China’s trust assets surged 46 percent last year to a record 10.9 trillion yuan (R20 trillion), underscoring investor interest in products that pay more than bank deposits even as default risks mount.

About 20 billion yuan of trust products had repayment difficulties in 2012, accounting for 0.27 percent of the industry’s assets at that time, the China Trustee Association said yesterday. Asset quality was “quite sound and systemic risks are impossible” with 9.06 billion yuan of reserves set aside, the association said.

China averted its first trust default in at least a decade last month as the investors in a 3 billion-yuan high-yield product issued by China Credit Trust were bailed out days before it matured.

About 5.3 trillion yuan of trust products would be due this year, up from 3.5 trillion yuan last year, Haitong Securities estimated last month, warning that firms could no longer shoulder all the risks tied to offering implicit guarantees.

“The rapid expansion of trust assets over the past few years is unlikely to be sustained because the government is stepping up oversight of the sector,” Wei Tao, a Beijing-based analyst at China Securities, said.

“Systemic risk is manageable because the economic situation will remain under control and regulators won’t let the situation get out of hand.”

With the help of guarantees on investments, trusts have overtaken insurance to become China’s biggest financial segment after banks.

Their assets under management have surged more than fourfold from the beginning of 2010 even as policymakers sought to curb money flows outside the formal banking system.

About 48 percent of the trust products were sold to provide finance for borrowers, according to yesterday’s statement. A quarter of the assets went to the infrastructure sector at the end of last year, an increase of 1.6 percentage points from the beginning of the year, while 10 percent were for real estate.

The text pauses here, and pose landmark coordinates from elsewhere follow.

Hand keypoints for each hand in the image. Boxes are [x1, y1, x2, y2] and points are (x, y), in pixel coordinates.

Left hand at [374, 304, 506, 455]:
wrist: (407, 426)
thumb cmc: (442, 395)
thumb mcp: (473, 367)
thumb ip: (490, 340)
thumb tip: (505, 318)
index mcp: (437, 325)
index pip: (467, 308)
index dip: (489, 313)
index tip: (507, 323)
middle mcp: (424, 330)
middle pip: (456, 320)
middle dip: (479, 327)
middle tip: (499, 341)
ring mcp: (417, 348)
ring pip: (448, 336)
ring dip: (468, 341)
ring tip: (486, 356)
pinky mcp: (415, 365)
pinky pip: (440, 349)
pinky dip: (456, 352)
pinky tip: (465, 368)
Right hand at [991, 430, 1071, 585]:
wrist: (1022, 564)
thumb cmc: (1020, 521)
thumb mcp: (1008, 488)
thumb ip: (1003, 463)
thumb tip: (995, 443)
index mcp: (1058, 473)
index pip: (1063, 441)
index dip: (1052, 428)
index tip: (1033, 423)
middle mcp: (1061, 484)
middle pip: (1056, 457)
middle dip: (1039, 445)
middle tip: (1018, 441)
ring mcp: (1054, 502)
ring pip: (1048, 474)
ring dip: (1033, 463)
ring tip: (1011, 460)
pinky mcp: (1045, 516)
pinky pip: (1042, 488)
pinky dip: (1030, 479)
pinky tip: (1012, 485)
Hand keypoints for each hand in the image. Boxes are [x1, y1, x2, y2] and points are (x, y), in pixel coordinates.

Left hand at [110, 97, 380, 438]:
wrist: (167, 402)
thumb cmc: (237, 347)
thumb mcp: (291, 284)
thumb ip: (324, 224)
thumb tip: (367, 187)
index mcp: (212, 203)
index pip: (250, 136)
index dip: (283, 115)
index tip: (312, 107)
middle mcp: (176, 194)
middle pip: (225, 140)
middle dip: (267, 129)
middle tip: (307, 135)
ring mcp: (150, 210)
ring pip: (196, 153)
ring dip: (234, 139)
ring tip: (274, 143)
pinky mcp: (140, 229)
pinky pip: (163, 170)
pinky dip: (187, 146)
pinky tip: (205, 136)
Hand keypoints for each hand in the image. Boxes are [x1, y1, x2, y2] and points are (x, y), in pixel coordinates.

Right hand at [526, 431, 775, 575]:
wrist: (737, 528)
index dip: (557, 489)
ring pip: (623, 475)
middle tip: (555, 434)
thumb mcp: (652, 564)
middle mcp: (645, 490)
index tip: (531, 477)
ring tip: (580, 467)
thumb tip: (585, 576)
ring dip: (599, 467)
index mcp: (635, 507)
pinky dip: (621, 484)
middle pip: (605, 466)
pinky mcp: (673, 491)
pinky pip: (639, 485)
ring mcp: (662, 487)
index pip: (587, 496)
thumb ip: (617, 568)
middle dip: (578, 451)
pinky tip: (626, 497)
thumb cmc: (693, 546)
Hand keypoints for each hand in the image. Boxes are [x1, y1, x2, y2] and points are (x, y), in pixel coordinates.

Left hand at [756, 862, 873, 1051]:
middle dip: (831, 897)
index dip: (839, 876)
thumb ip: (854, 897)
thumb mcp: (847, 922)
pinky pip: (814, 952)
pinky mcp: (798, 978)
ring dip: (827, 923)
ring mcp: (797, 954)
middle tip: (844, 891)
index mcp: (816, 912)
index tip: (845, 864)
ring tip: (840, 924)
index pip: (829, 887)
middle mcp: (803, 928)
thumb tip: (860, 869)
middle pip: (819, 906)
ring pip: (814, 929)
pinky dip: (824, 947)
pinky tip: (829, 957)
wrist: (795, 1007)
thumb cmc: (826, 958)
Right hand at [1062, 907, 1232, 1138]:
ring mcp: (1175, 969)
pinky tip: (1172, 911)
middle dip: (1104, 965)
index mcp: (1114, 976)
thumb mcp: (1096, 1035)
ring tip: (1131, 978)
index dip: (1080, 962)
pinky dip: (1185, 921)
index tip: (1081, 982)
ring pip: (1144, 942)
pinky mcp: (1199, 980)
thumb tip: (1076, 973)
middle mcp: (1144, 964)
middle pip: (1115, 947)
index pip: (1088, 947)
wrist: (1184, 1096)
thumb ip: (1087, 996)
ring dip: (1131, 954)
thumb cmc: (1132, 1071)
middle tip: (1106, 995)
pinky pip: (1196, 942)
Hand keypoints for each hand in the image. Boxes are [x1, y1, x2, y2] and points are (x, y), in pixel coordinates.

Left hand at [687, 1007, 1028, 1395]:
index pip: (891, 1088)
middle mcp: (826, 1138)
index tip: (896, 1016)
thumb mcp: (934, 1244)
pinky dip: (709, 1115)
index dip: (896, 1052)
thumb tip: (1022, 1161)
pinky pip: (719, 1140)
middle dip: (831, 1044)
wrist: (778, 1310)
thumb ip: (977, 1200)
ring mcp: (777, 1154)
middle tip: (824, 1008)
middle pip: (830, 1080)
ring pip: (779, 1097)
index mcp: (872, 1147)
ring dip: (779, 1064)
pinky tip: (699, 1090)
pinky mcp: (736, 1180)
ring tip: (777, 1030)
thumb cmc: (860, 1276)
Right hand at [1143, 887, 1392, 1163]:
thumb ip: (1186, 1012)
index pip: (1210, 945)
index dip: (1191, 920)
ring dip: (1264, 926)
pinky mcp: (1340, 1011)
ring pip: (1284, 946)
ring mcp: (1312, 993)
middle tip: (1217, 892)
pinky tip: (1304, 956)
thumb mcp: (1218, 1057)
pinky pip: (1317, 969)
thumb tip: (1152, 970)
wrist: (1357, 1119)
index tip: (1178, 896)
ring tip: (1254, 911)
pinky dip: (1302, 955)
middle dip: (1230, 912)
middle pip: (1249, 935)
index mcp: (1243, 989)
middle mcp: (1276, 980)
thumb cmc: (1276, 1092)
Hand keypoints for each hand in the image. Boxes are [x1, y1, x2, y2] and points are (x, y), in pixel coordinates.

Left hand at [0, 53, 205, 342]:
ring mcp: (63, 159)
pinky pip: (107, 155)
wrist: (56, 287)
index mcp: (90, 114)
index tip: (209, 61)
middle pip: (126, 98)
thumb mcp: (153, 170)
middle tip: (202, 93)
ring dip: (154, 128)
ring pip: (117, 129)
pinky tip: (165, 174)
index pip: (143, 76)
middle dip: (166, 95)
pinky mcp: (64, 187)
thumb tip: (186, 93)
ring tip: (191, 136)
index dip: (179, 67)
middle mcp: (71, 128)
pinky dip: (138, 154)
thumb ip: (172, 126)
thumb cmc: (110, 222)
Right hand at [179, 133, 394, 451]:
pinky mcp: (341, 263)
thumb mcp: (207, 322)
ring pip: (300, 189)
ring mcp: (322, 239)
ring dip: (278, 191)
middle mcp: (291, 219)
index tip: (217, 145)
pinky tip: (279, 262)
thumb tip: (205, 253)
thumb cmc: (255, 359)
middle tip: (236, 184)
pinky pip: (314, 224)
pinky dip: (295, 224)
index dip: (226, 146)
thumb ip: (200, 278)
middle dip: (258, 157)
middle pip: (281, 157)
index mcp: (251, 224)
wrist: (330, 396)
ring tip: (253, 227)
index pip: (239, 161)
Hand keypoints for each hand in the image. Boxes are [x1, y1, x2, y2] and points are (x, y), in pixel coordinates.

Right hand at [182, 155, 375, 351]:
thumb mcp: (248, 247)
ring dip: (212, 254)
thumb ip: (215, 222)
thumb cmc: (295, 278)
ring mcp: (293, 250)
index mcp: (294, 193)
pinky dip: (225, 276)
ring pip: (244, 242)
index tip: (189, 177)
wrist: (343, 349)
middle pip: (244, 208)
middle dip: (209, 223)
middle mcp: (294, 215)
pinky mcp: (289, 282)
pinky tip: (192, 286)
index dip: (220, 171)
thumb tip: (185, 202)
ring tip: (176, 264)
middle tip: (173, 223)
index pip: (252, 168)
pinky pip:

“The lack of defaults over the past five years has further exacerbated China’s debt and capital allocation problems,” Mike Werner, a Hong Kong-based analyst at Sanford C Bernstein, said. “Credit continued to be channelled to unproductive and risky entities.”

Since 2012, more than 20 trust products totalling 23.8 billion yuan have run into payment issues, according to UBS. About half of these cases were still in legal process, UBS’s Hong Kong-based economist Wang Tao said last month.

Investors in the China Credit Trust product recouped their principal after selling their rights to unidentified buyers days before the maturity at the end of last month.

China Credit Trust sold the investment in February 2011 with an indicated annual return of 9.5 percent to 11 percent for different tranches, documents show.